Wir hatten schon lange Lust, so etwas zu machen. Aber dafür wären wir sofort im Gefängnis gelandet." Selim Tlili sitzt auf der Terrasse eines Cafés in La Marsa, einem Vorort von Tunis und nippt an einem Glas Tee.

Nicht weit von hier steht eines der Häuser der Trabelsis, der Familie von Zein El Abidine Ben Alis Frau Leila, das am 14. Januar geplündert und teilweise niedergebrannt wurde.
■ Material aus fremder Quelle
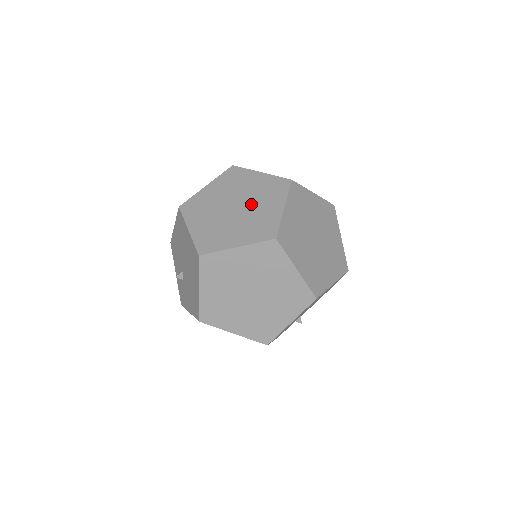
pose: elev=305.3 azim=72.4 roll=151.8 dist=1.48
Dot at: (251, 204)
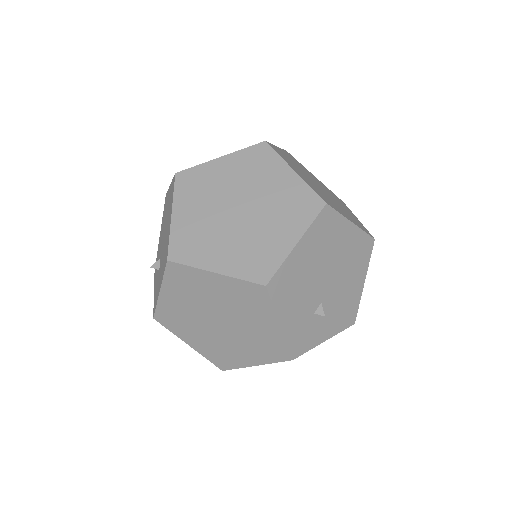
Dot at: occluded
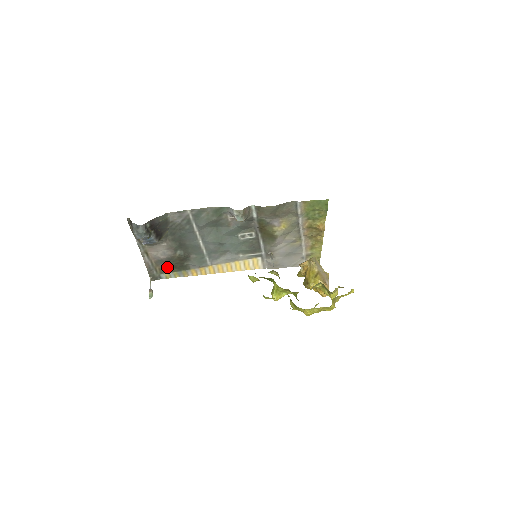
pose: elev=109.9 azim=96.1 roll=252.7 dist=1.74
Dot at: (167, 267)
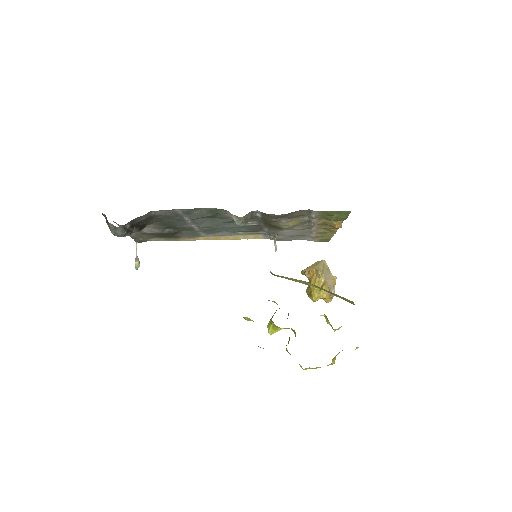
Dot at: (155, 235)
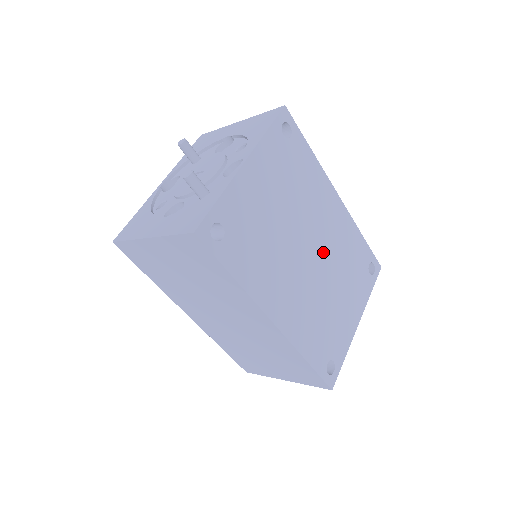
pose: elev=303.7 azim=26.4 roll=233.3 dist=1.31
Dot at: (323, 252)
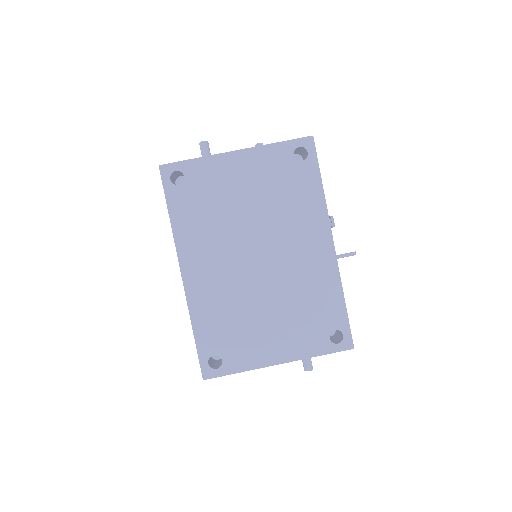
Dot at: (276, 270)
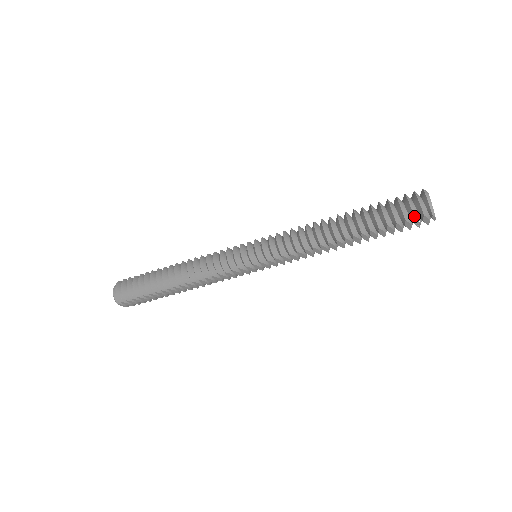
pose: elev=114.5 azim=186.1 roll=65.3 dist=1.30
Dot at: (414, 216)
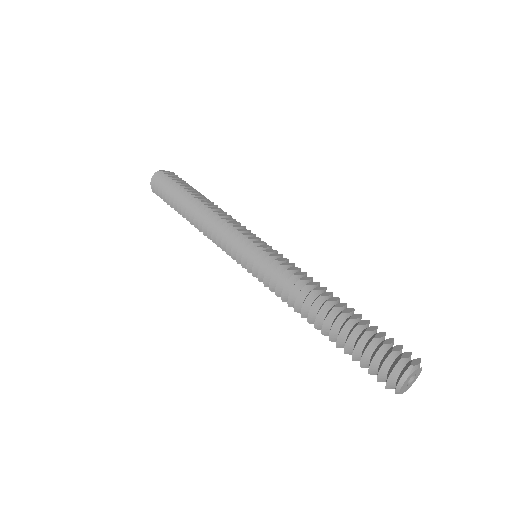
Dot at: (377, 380)
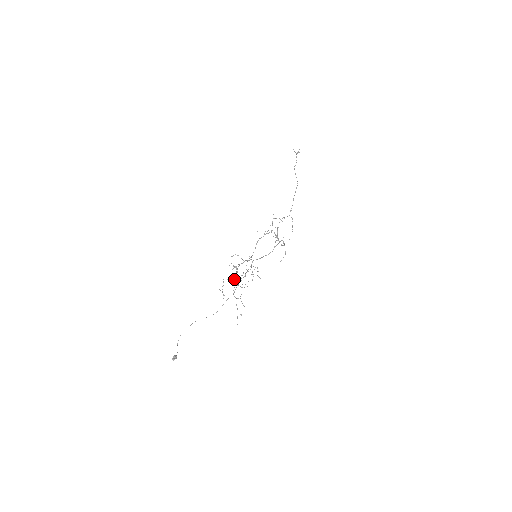
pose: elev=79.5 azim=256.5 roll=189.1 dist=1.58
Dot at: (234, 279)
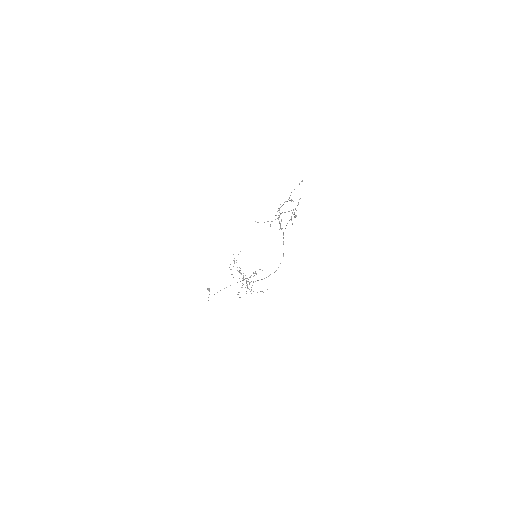
Dot at: occluded
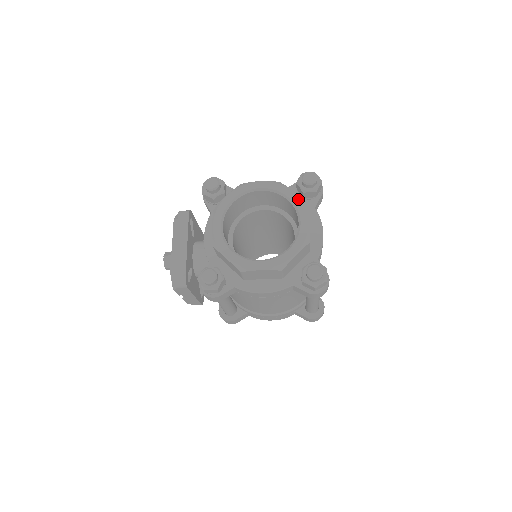
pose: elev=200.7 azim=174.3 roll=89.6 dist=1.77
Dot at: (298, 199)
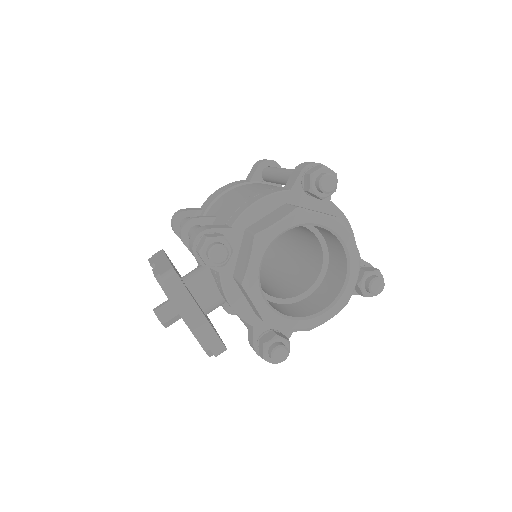
Dot at: (332, 221)
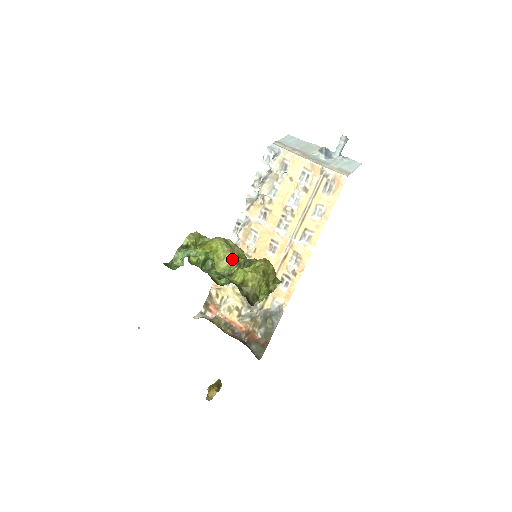
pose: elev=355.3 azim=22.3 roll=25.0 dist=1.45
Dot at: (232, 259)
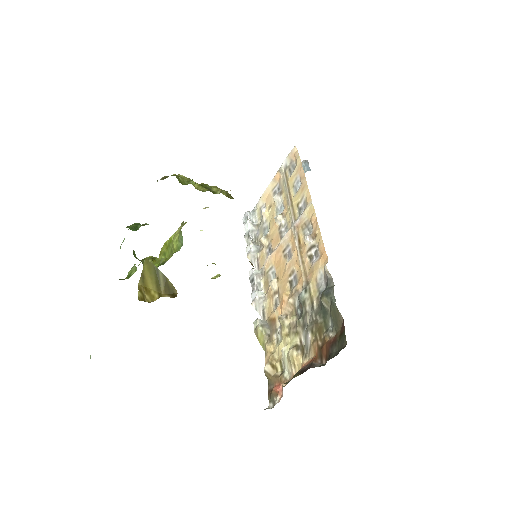
Dot at: occluded
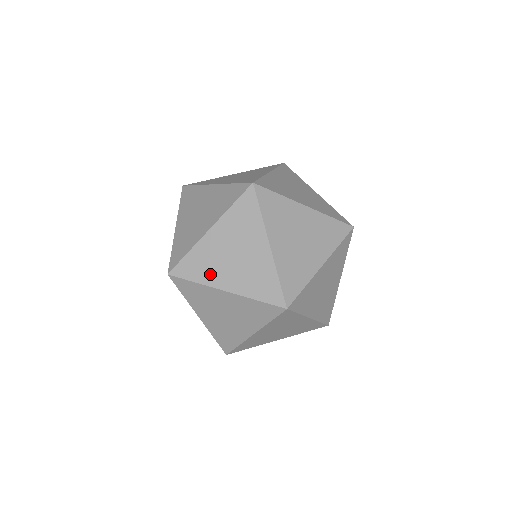
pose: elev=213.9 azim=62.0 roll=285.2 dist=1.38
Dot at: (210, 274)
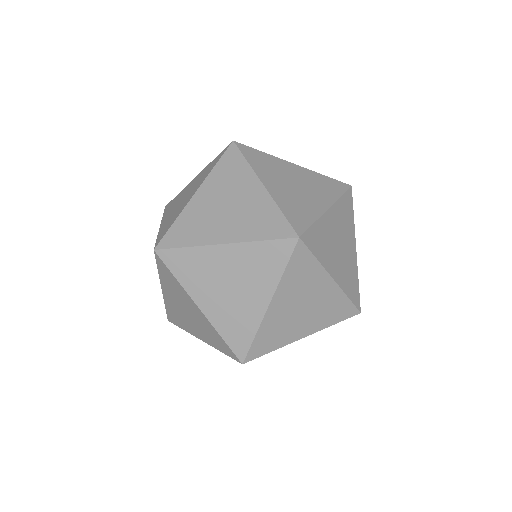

Zusammen mit dem befreundeten Künstler Jaye hat Tlili das Haus in vier Tagen Arbeit mit einem meterhohen Graffiti verziert.

"Amour, Gloire et Beauté" (Liebe, Ruhm und Schönheit) ist dort auf Französisch zu lesen, neben einem Fußballer, der mit dem Kopf des gestürzten Präsidenten als Ball einen eleganten Fallrückzieher hinlegt.

Die Fußballfans waren die ersten, die sich trauten, den Polizeistaat Ben Alis öffentlich zu kritisieren, erklärt Tlili. "Auch wenn das nicht immer bewusst politisch war: sie haben Respekt verdient."

"Es ist vorbei mit der Flussokratie" prangt auf Arabisch neben dem Fußballspieler – ein dreifaches Wortspiel. Flussokratie, das ist die Herrschaft des Geldes, kann aber auch mit Geld und Stühlen übersetzt werden. Korruption und Posten auf Lebenszeit wollen Tlili und Jaye im neuen Tunesien nicht mehr sehen.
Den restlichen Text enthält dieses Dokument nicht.